Cependant, nombre de détenus sont demandeurs de formation, emploi, activités en prison, soins de santé conformes…​​ mais l’offre est totalement insuffisante en raison des choix politiques effectués par le Ministre lui-même…​​ et les tribunaux d’application des peines n’octroient aucun aménagement​​ de peine si le condamné ne présente pas un plan de réinsertion solide, qui prévoit soit une formation, soit un travail, et un suivi psychosocial…​​ à trouver par le détenu seul.

 

Un Guantanamo belge ?​​ Le ministre annonce​​ qu’il réfléchira à l’idée de certains parlementaires de​​ mettre en place une mesure permettant de prolonger la détention des condamnés radicalisés à la fin de l’exécution de leur peine. Cette idée est populiste et impraticable, ce que le Ministre ne peut ignorer. Il déclarait le 3 juin ne pas souhaiter un Guantanamo belge, et semble avoir changé d’avis le 4 juin.

 

Premièrement, il n’existe pas de critères clairs permettant de déterminer en quoi une personne doit être considérée comme « radicalisée » ou non. L’OIP a d’ailleurs déjà dénoncé l’absence de recours contre les mesures visant à classer des détenus sous cette étiquette, de façon peu transparente. Seule la radicalisation violente doit être une préoccupation, un mode de pensée radical étant permis dans une société démocratique. Si tel n’était pas le cas, certains​​ membres du gouvernement ne manqueraient pas de se retrouver derrière les barreaux !

 

Deuxièmement, la Convention européenne des droits de l’Homme ne permet pas de détenir une personne sans qu’il n’y ait de base légale claire et précise justifiant la privation de liberté et sans accès à un juge qui se positionne sur la légalité de la détention.​​ 

 

L’OIP a également dénoncé la politique visant à​​ isoler les détenus​​ considérés comme radicalisés.​​ L’isolement a​​ des effets graves sur l’état mental du détenu​​ et peut être à l’origine d’une dégradation rapide de celui-ci.​​ 

 

Plusieurs parlementaires ont demandé si les sections Deradex faisaient l’objet d’une évaluation. Le ministre de la justice a répondu par l’affirmative.
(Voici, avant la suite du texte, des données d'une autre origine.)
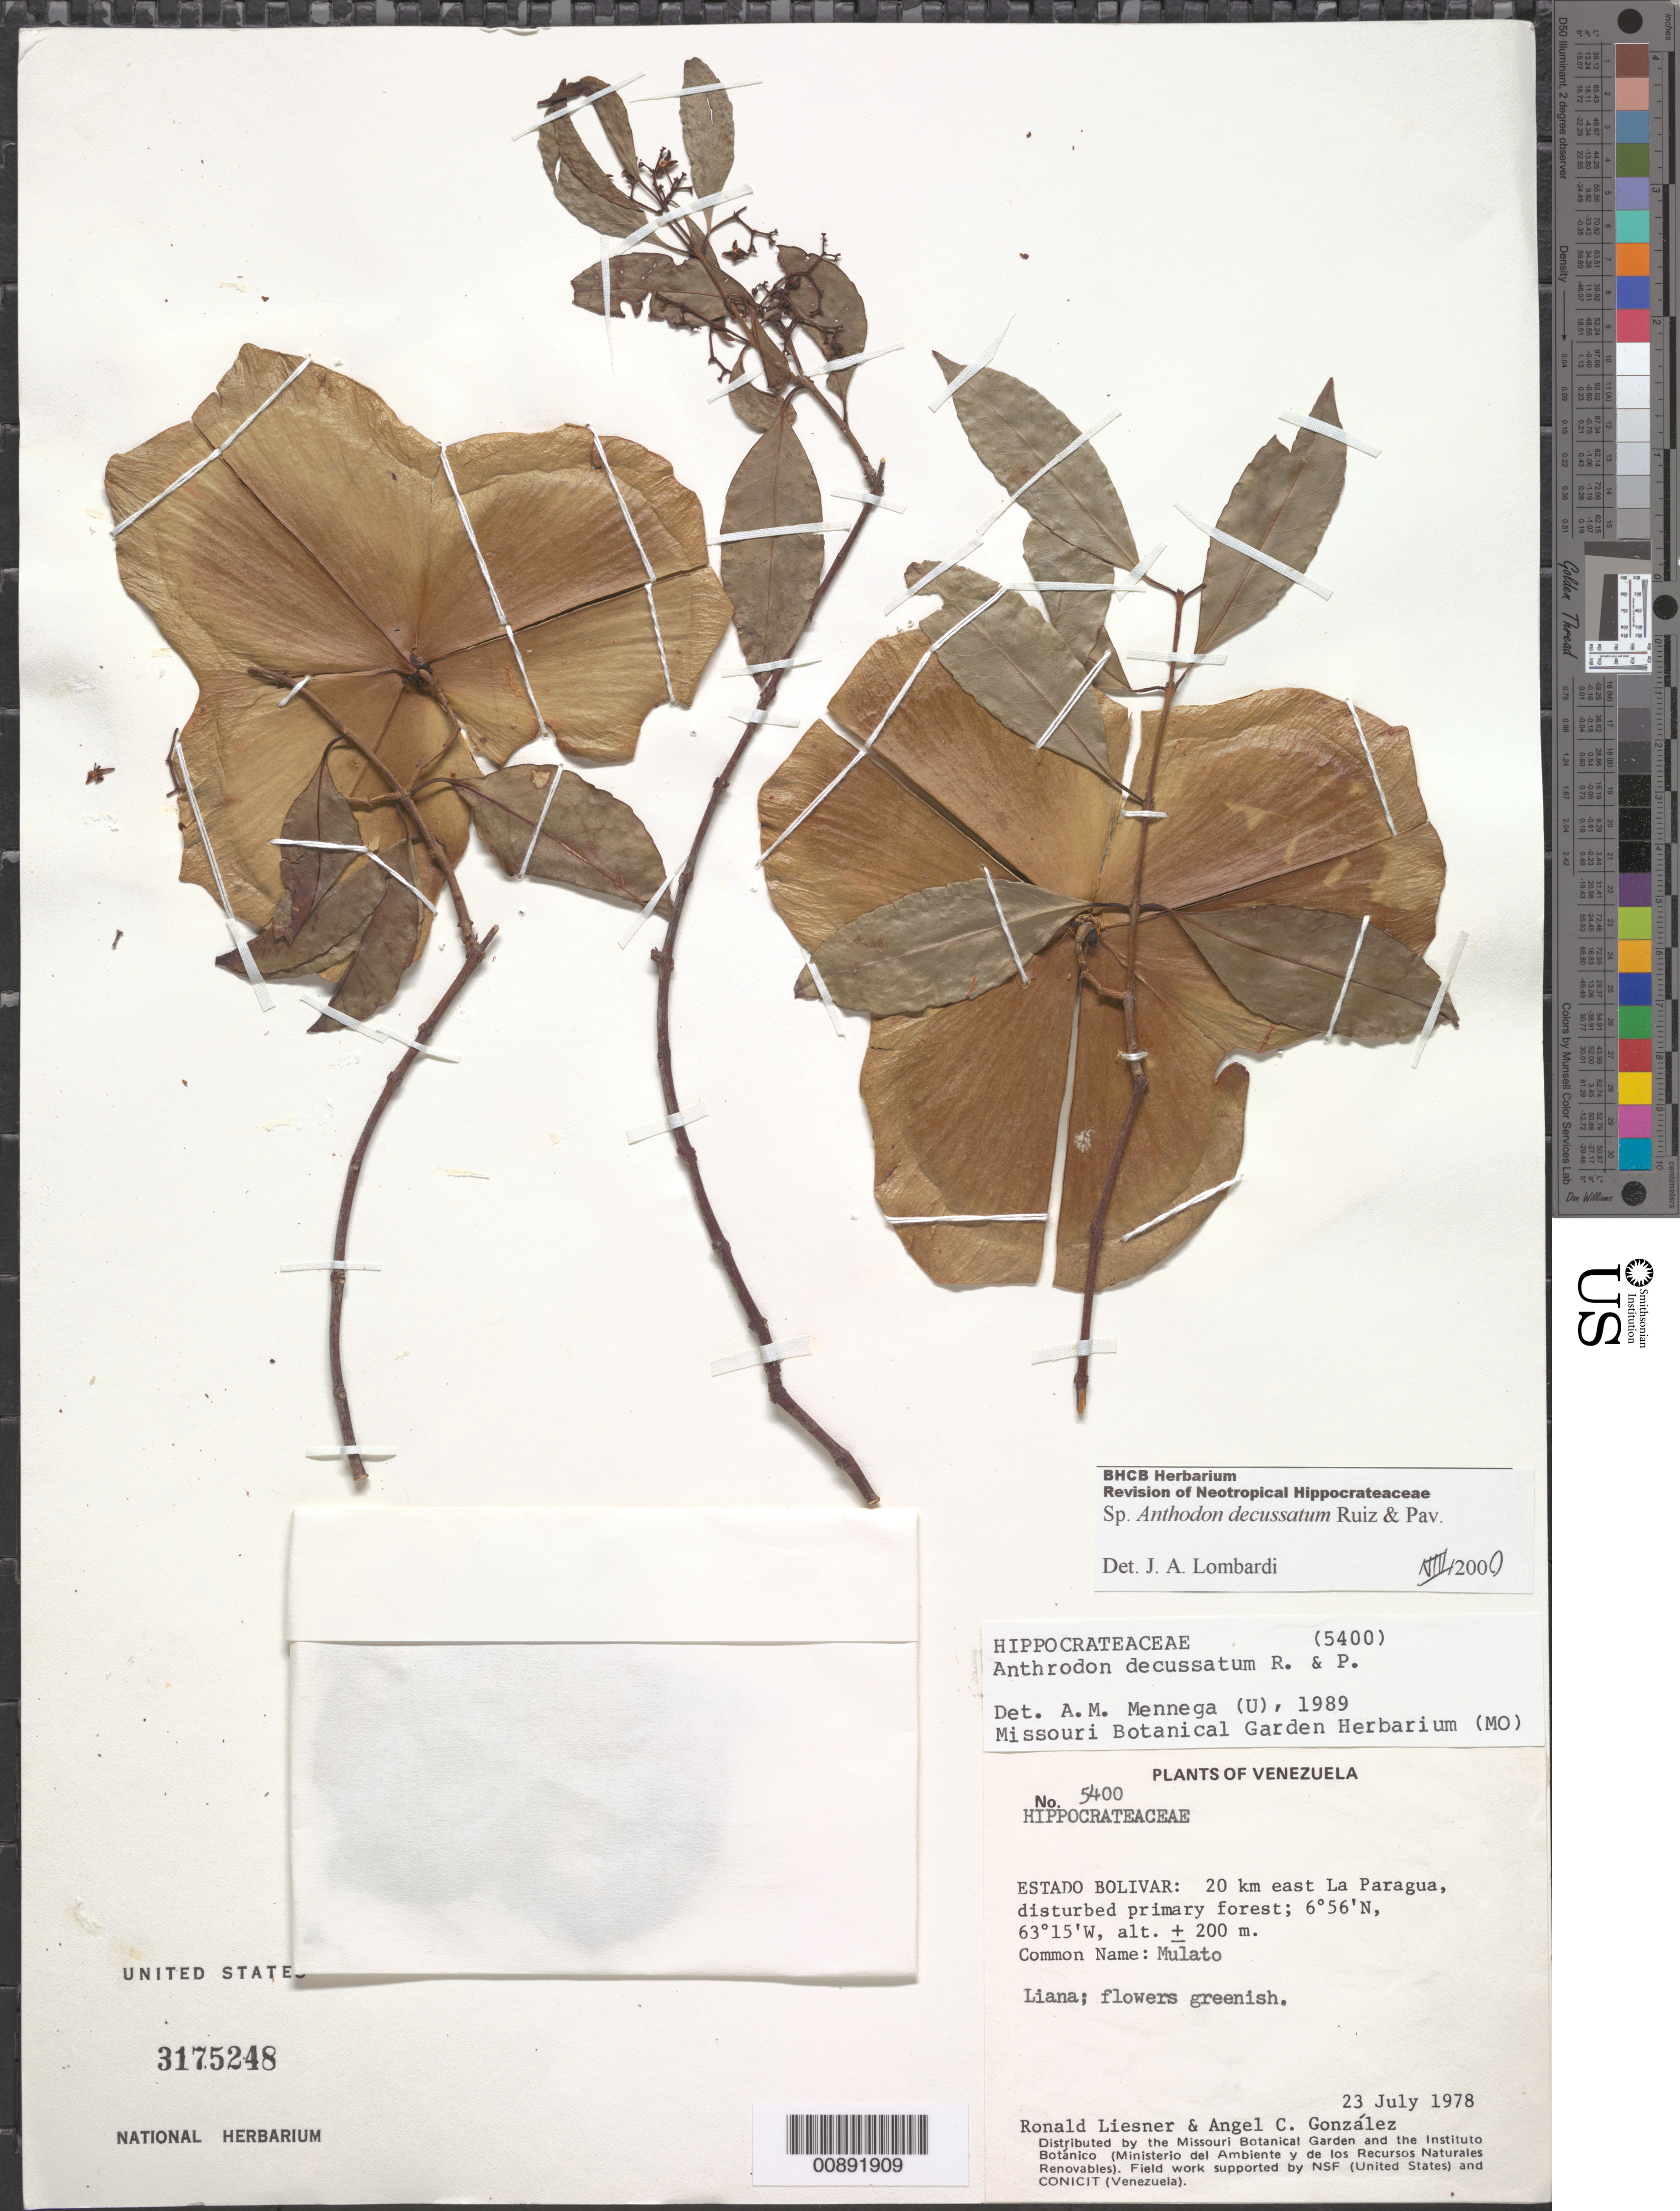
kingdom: Plantae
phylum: Tracheophyta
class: Magnoliopsida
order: Celastrales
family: Celastraceae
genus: Anthodon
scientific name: Anthodon decussatum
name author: Ruiz & Pav.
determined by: Lombardi, Julio A.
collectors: R. L. Liesner & A. C. González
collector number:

L’OIP demande la publication imminente de cette évaluation.​​ 

 

Enfin, alors que dans l’affaire de Liège la prison montre ses failles, son caractère contaminant, mortifère et dangereux pour la sécurité publique, l’OIP regrette que les seules réponses du politique soient à nouveau​​ sécuritaires et non axées sur les réflexions déjà menées sur le sens de la peine démontrant qu’il y a lieu urgemment d’éloigner un maximum d’individus de cette institution en faillite.

 

  • Références au compte-rendu analytique Echange de vues avec le ministre de la Justice sur l’attentat terroriste de Liège et questions jointes n°25792 d’Annick Lambrecht, n°25833 de Sophie De Wit, n°25847 de Stefaan Van Hecke, n°25850 de Christian Brotcorne, C.R.A., Ch., commission de la justice, séance du 4 juin 2018, n°54 COM 910.

  • K.​​ Geens, Ministre de la Justice, Plan Justice, Une plus grande efficience pour une meilleure justice, 18 mars 2015, Doc. Parl., Ch., sess. ord. 2014-2015, n°54-1019/001.